DeFi will disrupt banks in the future.

Institutional investors have demonstrated their faith in cryptocurrencies, with the majority investing in Bitcoins, while ethereum and decentralized finance (DeFi) are gaining traction.

Cointelegraph spoke with a few bank CEOs and executives to learn their perspectives on the growth of the blockchain industry and how traditional financial institutions are adjusting to the changes.

Siam Commercial Bank, Thailand's oldest commercial bank, focuses on DeFi for its current digital asset push to address the projected disruption in the financial transaction industry.

DeFi, or decentralized financing, is a blockchain-based type of finance that eliminates the interference of traditional financial instruments favouring intelligent contracts on blockchains, the most common is Ethereum. However, Thailand's authorities prefer a hybrid kind of DeFi, combining the standards and efficiency of traditional banking with the security and cost-cutting features of a decentralized protocol.

Siam Commercial Bank's digital currency initiative was launched in February by 10X, the bank's venture arm, with a $50 million seed investment that has already grown to $110 million.

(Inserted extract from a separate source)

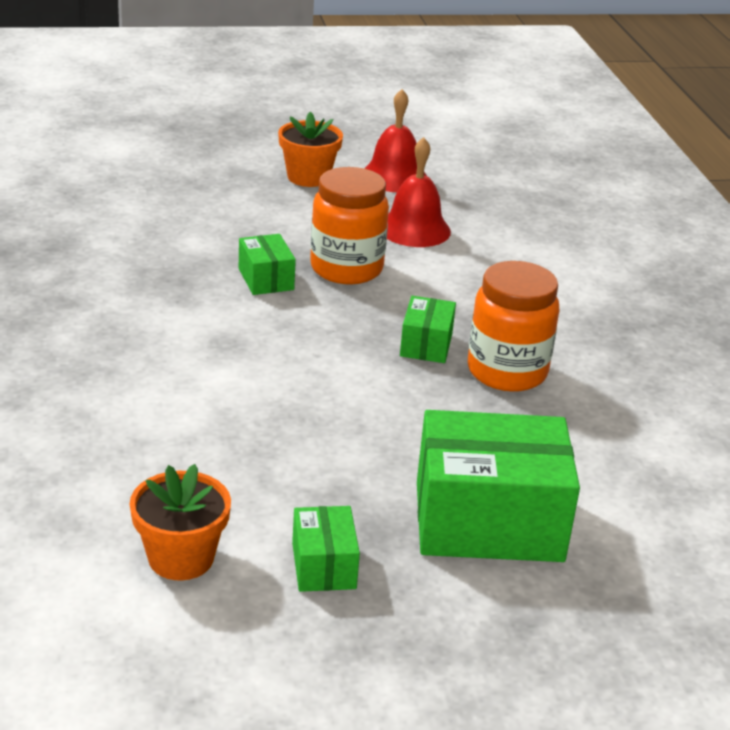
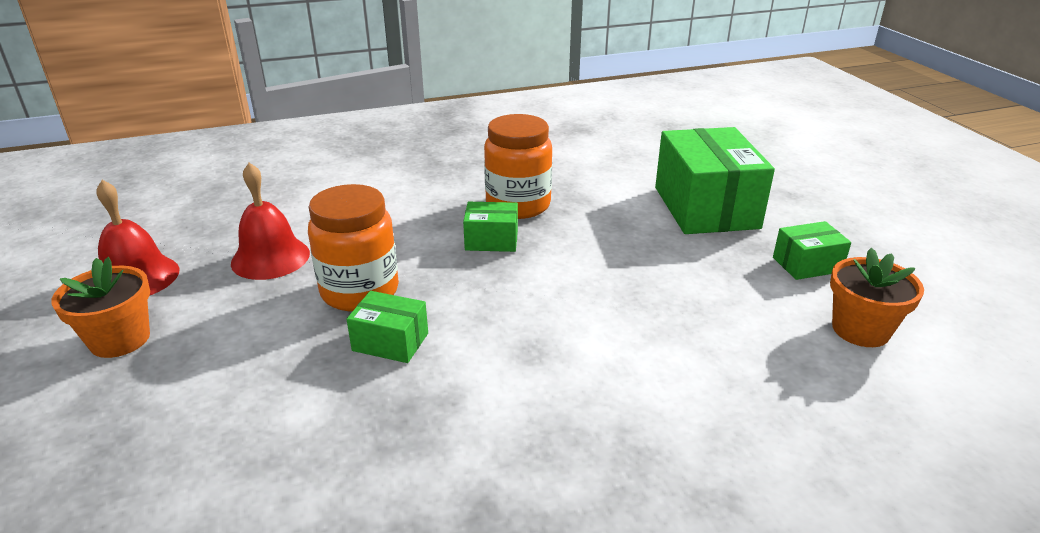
camera: 95 degrees left, 0 degrees up
(266, 279) = (390, 342): green box -> green box turned 45 degrees clockwise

The blockchain and DeFi fund, at $110 million, is about half the size of the SCB 10X's $220 million venture capital fund.

Rachid Ajaja, CEO of AllianceBlock, finds parallels between the current blockchain ecosystem and the growth of fintech businesses delivering services via APIs that connect with the banking system. "We will see precisely the same scenario with the bridging of DeFi and financial institutions, and piece by bit, legacy systems will change," Ajaja told Cointelegraph, adding:

"I am convinced that DeFi will utterly upend the global financial system since everything done in conventional finance can be repeated in DeFi at a cheaper cost, with less need for a middleman, new opportunities, and expanded new income sources." "It's just a question of time."

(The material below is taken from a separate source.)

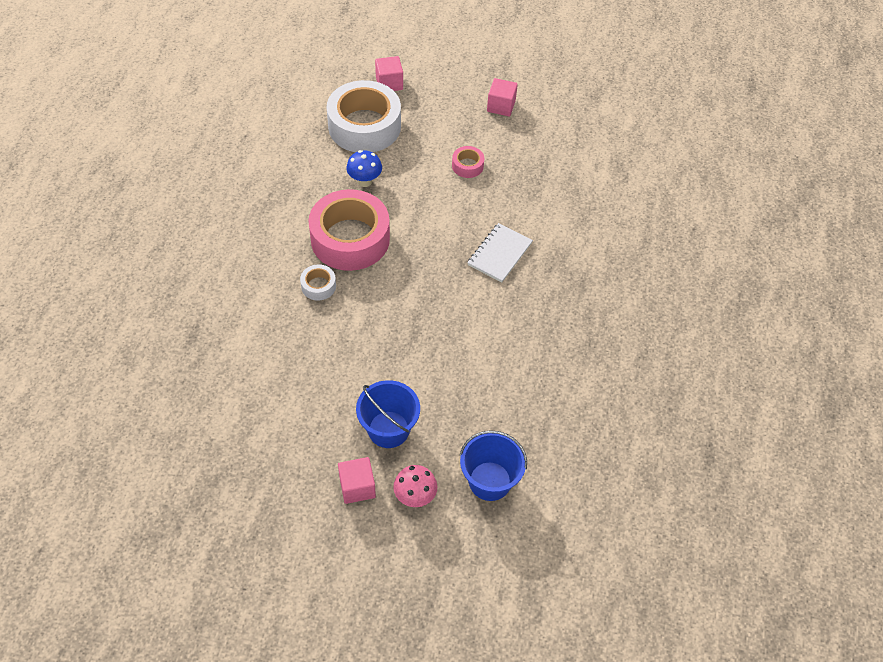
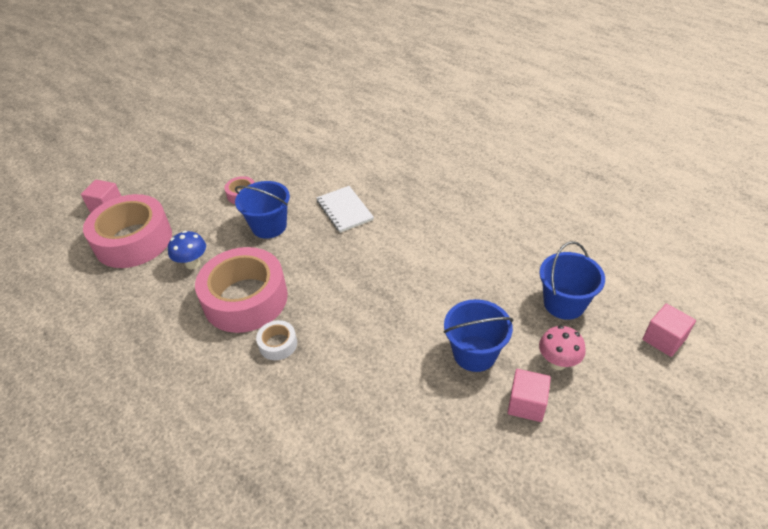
camera: 55 degrees left, 10 degrees down
(364, 126) = (133, 240): white tape -> pink tape
(441, 208) = (269, 226): none -> blue bucket
(501, 106) = (204, 154): pink cube -> pink cube (664, 339)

According to Craig Russo, director of innovation at the nonfungible token vault and marketplace protocol PolyientX, financial institutions would most likely embrace open-access protocols while leveraging DeFi technology.

"A major objective of the DeFi movement is to restructure the present economic system to align better incentive structures, which may eventually conflict with the interests of some institutions while opening the way to a new generation of fintech innovation," Russo noted.

In June, the World Economic Forum published a policy toolbox for fair and efficient DeFi laws. The equitable element offers entrepreneurs a reasonable opportunity to be disadvantaged by strict regulatory regulations.